# TEXTE FOURNI:
━━━━━━━━
— Par Serge Letchimy, président du conseil exécutif de la Collectivité territoriale de Martinique —
Nous n’allons pas trahir notre histoire. Nous referons confiance à nos députés sortants qui ont déjà démontré tout au cours des années de leur mandature qu’ils ont à cœur de promouvoir notre Martinique. Jean Abrosi Ensemble, élevons nos voix contre l’intolérance, la haine, la division et l’injustice. Soutenons des politiques qui favorisent l’égalité, le mutualisme, le social, la solidarité, le respect des peuples, le respect de la dignité humaine dans le respect absolu du vivant. C’est ainsi que nous nous respecterons nous-mêmes. Serge Letchimy
Aujourd’hui, je vous parle avec le cœur brulé, la bouche amère.
Nous, gens des Antilles — descendants de peuples amérindiens génocidés, fils d’Africains déportés dans les enfers esclavagistes, fils aussi de ces hommes, de ces femmes, arrachés à l’Inde, à la Chine, à la Palestine, à la Syrie ou au Liban, dans des conditions barbares — nous avons traversé des siècles de souffrances, de luttes incessantes mais aussi d’héroïsmes entêtés et de résiliences marronnes.
Notre histoire est marquée par des effondrements entiers de cultures et de civilisations, mais aussi par des renaissances inattendues et des surgissements enthousiasmants. Nous avons connu cet omni-niant crachat dont a parlé Césaire. Nous avons enduré les chaînes du corps et de l’esprit, les brutalités de la colonisation, les blessures abjectes du racisme, les affres que subissent encore les minorités humiliées dans tous les bords du monde. Chacune de nos générations a dû surmonter des obstacles terrifiants pour conserver, intacts, des trésors de dignité, d’humilité sereine et d’orgueilleuse humanité. Elles ont gravé quelques-unes des plus belles pages de l’expérience humaine. La haine ne saurait donc passer par nous.
Réfléchir à ce passé irrécusable
Après ces élections au Parlement européen, il est impératif de réfléchir à ce passé irrécusable et à notre avenir. Nous devons comprendre l’aberration que représente pour nous le fait de soutenir, de manière active ou passive, l’extrême-droite. C’est une idéologie qui, par essence, nie tout ce que l’humanité peut avoir comme principes, comme rectitude, comme décence. Elle menace tous les fondements de l’État de droit, des protections républicaines et des fécondités de la Démocratie. Elle s’inscrit dans la filiation de ceux qui, de tous temps, nous ont insulté et porté atteinte à notre existence même.
━━━━━━━━
# CONSIGNE 1:
Dressez la liste de toutes les lignes des entrées qui contiennent le mot « elbow ».

# DONNÉES FOURNIES:
━━━━━━━━
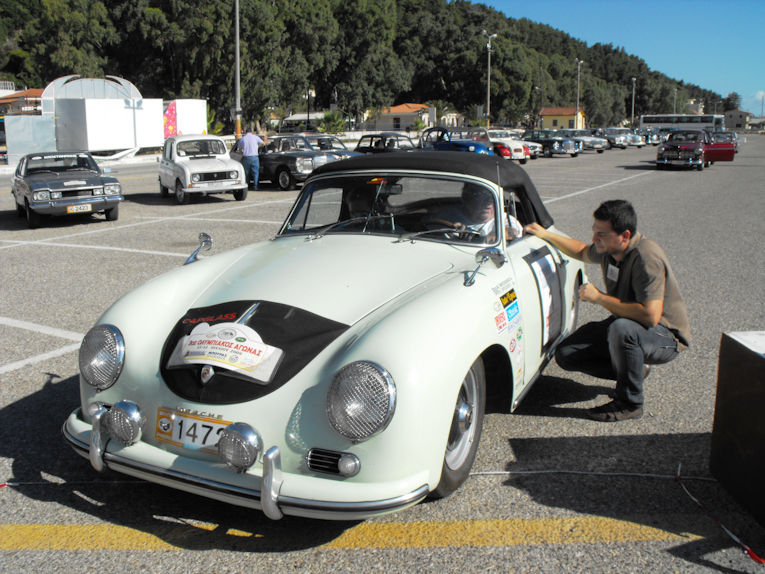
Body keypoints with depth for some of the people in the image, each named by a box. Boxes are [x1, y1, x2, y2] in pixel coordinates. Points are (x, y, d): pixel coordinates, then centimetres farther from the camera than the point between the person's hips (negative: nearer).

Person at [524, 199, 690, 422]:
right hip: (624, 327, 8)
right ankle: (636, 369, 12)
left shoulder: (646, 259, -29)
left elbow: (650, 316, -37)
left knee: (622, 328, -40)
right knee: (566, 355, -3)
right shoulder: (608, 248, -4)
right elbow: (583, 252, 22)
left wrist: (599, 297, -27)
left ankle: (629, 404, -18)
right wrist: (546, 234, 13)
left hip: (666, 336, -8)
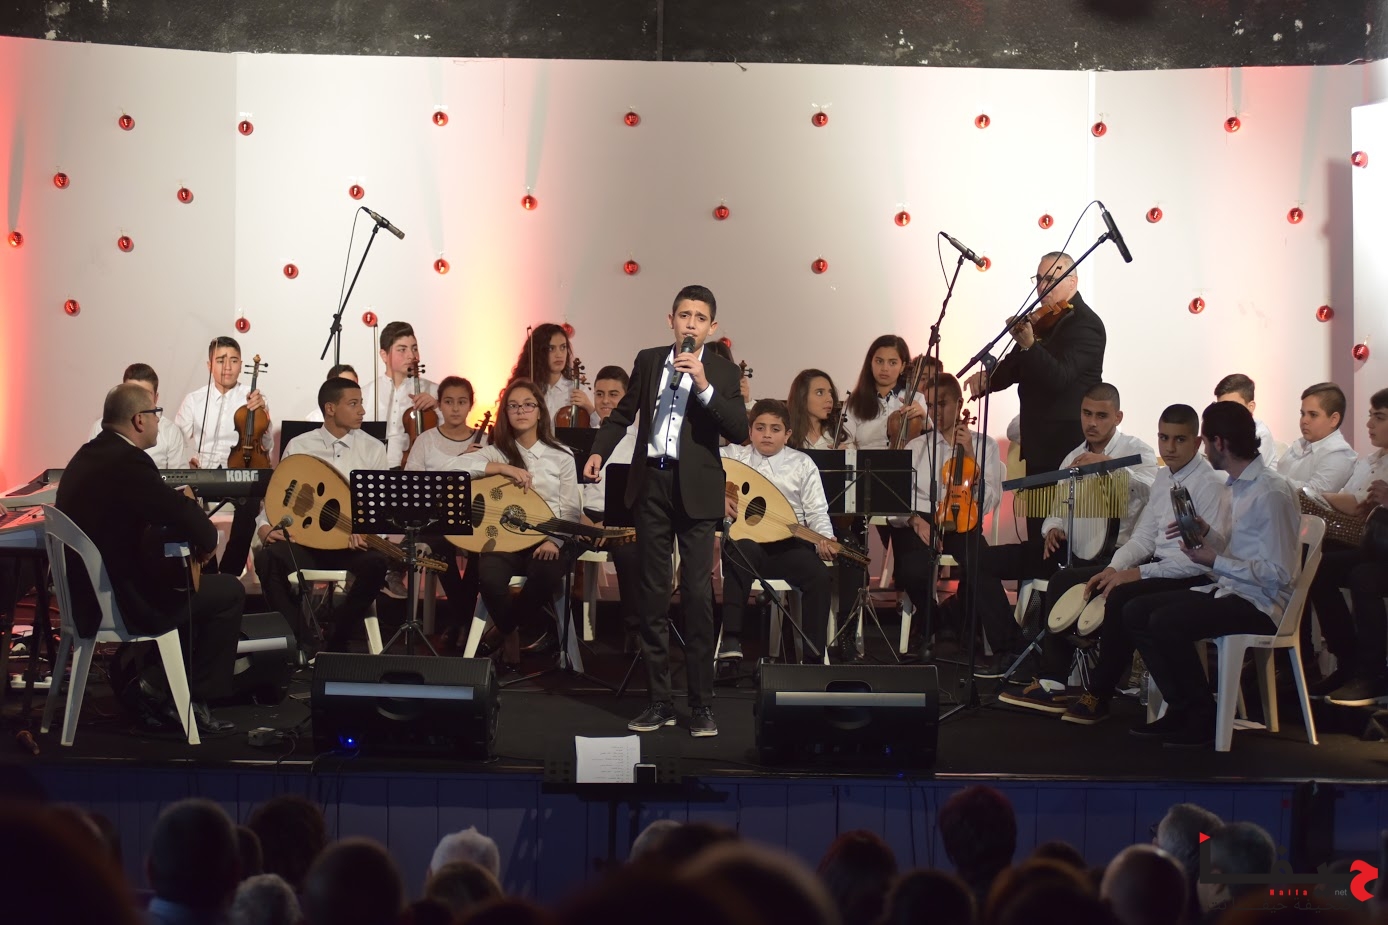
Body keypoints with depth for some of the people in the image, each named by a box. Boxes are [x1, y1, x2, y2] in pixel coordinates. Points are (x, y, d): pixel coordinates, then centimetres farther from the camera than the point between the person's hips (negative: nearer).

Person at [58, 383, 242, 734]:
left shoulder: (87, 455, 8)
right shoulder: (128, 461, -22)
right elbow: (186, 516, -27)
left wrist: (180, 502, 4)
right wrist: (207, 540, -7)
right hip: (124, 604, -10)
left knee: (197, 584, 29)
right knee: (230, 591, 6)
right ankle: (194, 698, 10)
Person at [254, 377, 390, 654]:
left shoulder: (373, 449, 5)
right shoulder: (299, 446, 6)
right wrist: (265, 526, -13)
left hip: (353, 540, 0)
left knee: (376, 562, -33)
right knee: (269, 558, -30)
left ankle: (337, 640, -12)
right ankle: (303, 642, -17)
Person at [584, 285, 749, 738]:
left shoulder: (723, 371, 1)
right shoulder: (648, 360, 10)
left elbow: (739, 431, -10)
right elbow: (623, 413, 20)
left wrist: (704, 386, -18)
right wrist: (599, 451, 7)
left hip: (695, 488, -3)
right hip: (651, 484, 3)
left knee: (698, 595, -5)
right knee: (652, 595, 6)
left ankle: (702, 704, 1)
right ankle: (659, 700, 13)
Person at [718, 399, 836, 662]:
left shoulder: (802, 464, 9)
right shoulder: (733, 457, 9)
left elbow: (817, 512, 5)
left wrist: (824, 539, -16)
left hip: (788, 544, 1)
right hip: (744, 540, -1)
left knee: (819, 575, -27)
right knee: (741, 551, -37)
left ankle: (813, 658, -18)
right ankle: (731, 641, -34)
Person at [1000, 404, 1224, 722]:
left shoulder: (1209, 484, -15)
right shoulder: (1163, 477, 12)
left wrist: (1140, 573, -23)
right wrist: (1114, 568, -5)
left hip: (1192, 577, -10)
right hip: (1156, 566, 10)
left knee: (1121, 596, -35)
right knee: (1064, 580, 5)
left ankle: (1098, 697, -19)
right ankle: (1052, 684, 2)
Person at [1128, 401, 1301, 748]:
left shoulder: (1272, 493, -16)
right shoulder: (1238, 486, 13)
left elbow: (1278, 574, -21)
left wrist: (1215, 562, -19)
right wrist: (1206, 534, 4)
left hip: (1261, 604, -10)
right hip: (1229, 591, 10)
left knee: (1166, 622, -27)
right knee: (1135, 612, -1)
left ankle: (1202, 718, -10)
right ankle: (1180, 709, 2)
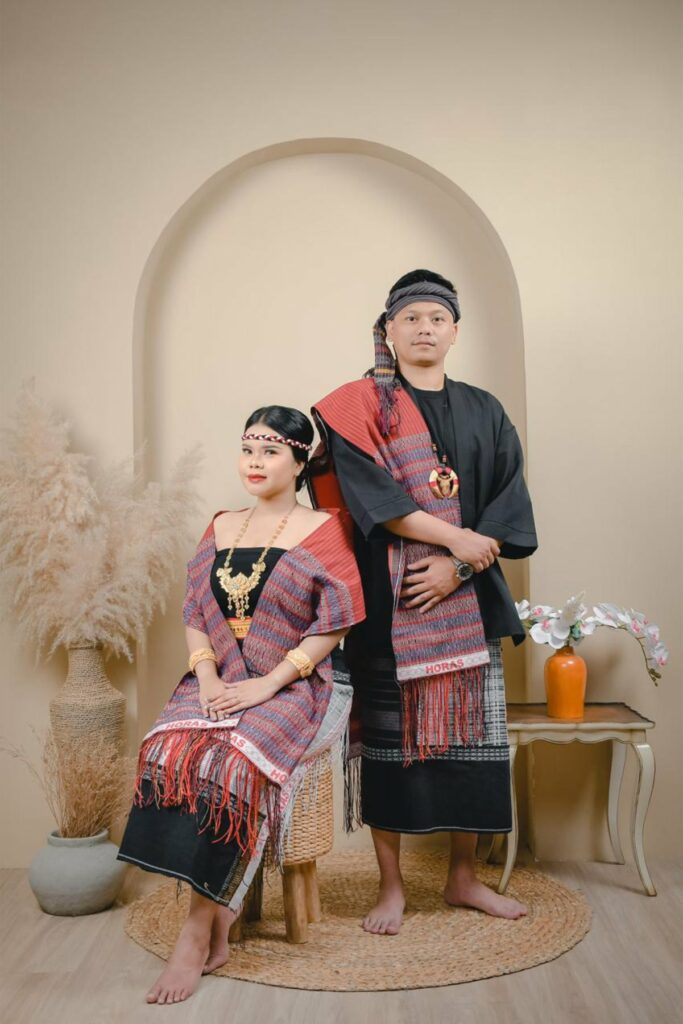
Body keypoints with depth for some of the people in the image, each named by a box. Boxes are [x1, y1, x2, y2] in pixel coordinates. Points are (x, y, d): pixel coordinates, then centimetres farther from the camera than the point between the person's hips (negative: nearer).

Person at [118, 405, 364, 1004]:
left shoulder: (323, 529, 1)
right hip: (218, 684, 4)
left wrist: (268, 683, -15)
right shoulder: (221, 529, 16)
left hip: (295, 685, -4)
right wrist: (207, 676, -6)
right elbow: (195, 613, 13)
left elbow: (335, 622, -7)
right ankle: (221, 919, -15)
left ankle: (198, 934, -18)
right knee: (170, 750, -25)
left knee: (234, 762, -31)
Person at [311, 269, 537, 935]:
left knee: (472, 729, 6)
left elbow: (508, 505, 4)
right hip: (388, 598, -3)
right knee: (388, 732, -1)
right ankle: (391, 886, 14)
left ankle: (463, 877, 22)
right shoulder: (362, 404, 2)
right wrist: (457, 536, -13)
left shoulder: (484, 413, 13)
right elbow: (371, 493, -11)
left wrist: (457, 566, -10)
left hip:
━━━━━━━━
# CONSIGNE 2:
Les affirmations suivantes sont-elles conformes au texte fourni ? Répondez par oui ou non pour chacune, en citant les mots du texte qui permettent de trancher.
(a) Les gens des Antilles descendent notamment d'Africains déportés.
(b) La réflexion sur le passé et l'avenir doit avoir lieu avant les élections au Parlement européen.
(c) L'extrême-droite menace les fondements de l'État de droit.

# CORRIGÉ 1:
left elbow: (650, 316, -37)
right elbow: (583, 252, 22)
right elbow: (186, 516, -27)
left elbow: (739, 431, -10)
right elbow: (623, 413, 20)
left elbow: (817, 512, 5)
left elbow: (1278, 574, -21)
right elbow: (195, 613, 13)
left elbow: (335, 622, -7)
left elbow: (508, 505, 4)
right elbow: (371, 493, -11)

# CORRIGÉ 2:
(a) Oui : « fils d’Africains déportés dans les enfers esclavagistes ».
(b) Non : « Après ces élections au Parlement européen, il est impératif de réfléchir à ce passé irrécusable et à notre avenir ».
(c) Oui : « Elle menace tous les fondements de l’État de droit ».